Without the right plan, Notre Dame’s defense easily could’ve fallen into the same mistake-filled patterns that defined its loss to Texas.
“The way the coaches laid it out was perfect,” cornerback Cole Luke said. “We had our good amount of rest, we made sure we maximized our potential physically and mentally and we put the work in when we needed to put it in. We kind of pushed everything back a little bit just to get ourselves right and I think it paid off.”
Deploying a more consistent 4-3 base and 4-2-5 nickel look made a difference, too, six days after Brian VanGorder’s 3-3-5 scheme was ineffective against Texas up-tempo yet physical offense. Jones and Cage led a strong showing from the defensive line, and inserting sophomore Te’von Coney at Will (inside) linebacker for junior Greer Martini made a positive difference, too. With the less-complicated structure, Notre Dame’s defense was able to do the simple things — tackling, playing balls in the air, staying on assignment, etc. — much better against Nevada.

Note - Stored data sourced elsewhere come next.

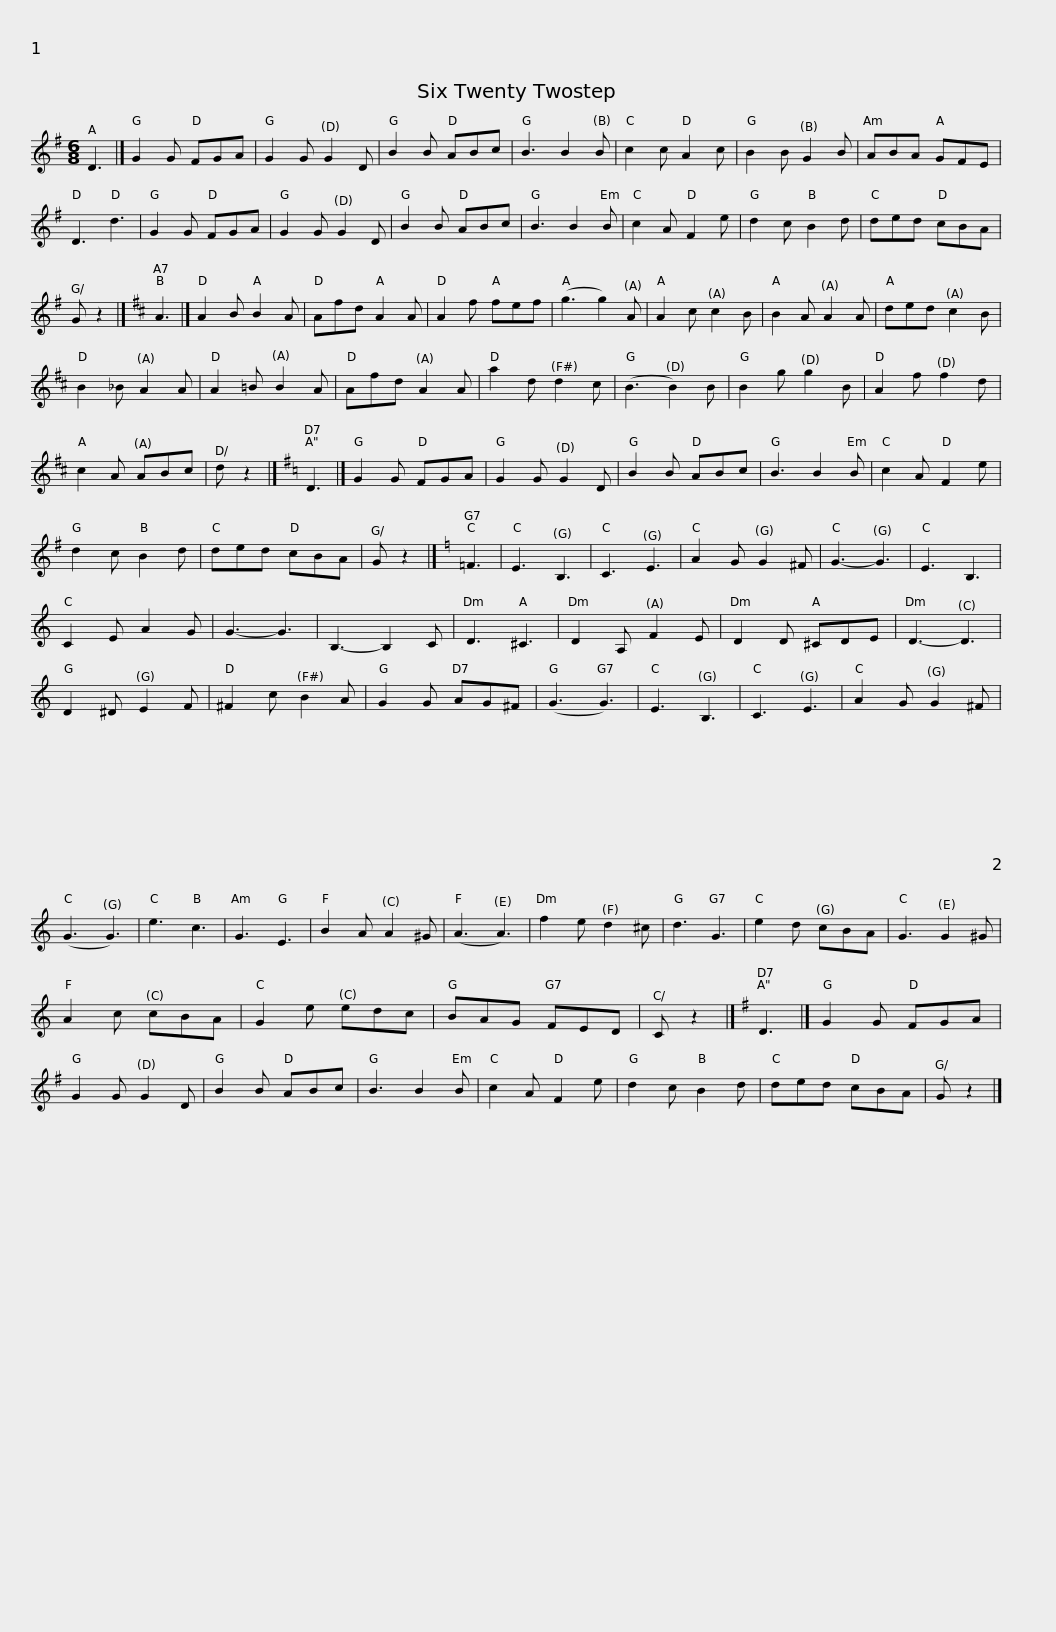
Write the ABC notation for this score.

X:1
L:1/8
M:6/8
I:linebreak $
K:G
V:1 treble
V:1
 D3 |] G2 G FGA | G2 G G2 D | B2 B ABc | B3 B2 B | %5
 c2 c A2 c | B2 B G2 B | ABA GFE | D3 d3 |$ G2 G FGA | %10
 G2 G G2 D | B2 B ABc | B3 B2 B | c2 A F2 e | d2 c B2 d | %15
 ded cBA | G z2 |][K:D] A3 |]$ A2 B B2 A | Afd A2 A | %20
 A2 f fef | (g3 g2) A | A2 c c2 B | B2 A A2 A | ded c2 B | %25
 B2 _B A2 A |$ A2 =B B2 A | Afd A2 A | a2 d d2 c | (B3 B2) B | %30
 B2 g g2 B | A2 f f2 d | c2 A ABc | d z2 |][K:G] D3 |] %35
 G2 G FGA |$ G2 G G2 D | B2 B ABc | B3 B2 B | c2 A F2 e | %40
 d2 c B2 d | ded cBA | G z2 |][K:C] =F3 | E3 B,3 | %45
 C3 E3 |$ A2 G G2 ^F | G3- G3 | E3 B,3 | C2 E A2 G | %50
 G3- G3 | B,3- B,2 C | D3 ^C3 | D2 A, F2 E | D2 D ^CDE |$ %55
 D3- D3 | D2 ^D E2 F | ^F2 c B2 A | G2 G AG^F | (G3 G3) | %60
 E3 B,3 | C3 E3 | A2 G G2 ^F | (G3 G3) | e3 c3 |$ %65
 G3 E3 | B2 A A2 ^G | (A3 A3) | f2 e d2 ^c | d3 G3 | %70
 e2 d cBA | G3 G2 ^G | A2 c cBA | G2 e edc |$ BAG FED | %75
 C z2 |][K:G] D3 |] G2 G FGA | G2 G G2 D | B2 B ABc | %80
 B3 B2 B | c2 A F2 e | d2 c B2 d |$ ded cBA | G z2 |] %85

And in fitting with that idea of gaining momentum, Notre Dame’s defense re-established itself physically against Nevada.
“We felt like we had it established going into Texas, and obviously that didn’t work out, so we kind of had to re-assess ourselves and re-establish that culture of being physical,” Jones said. “… Everyone knew in the back of their minds we have Michigan State next, so we knew we had to pick it up this game.”
Michigan State, obviously, will present a much stiffer challenge than Nevada. This is a program that made the College Football Playoff last year and had won 36 games over the last three years. Bruising running back LJ Scott will create problems, and Notre Dame can’t afford to commit as many penalties as it did against Nevada (freshman defensive end Khalid Kareem’s roughing the passer flag negated what would’ve been Cole Luke’s first interception of the year, for example).
But Notre Dame’s defense had to start somewhere after hitting the reset button six days ago. It passed the test against Nevada, and now has a much more difficult — and important — one against Michigan State in a game the Irish can’t afford to lose.
“As long as we continue to evolve defensively and get better there,” Kelly said, “I think we got a fighting shot against anybody we play.”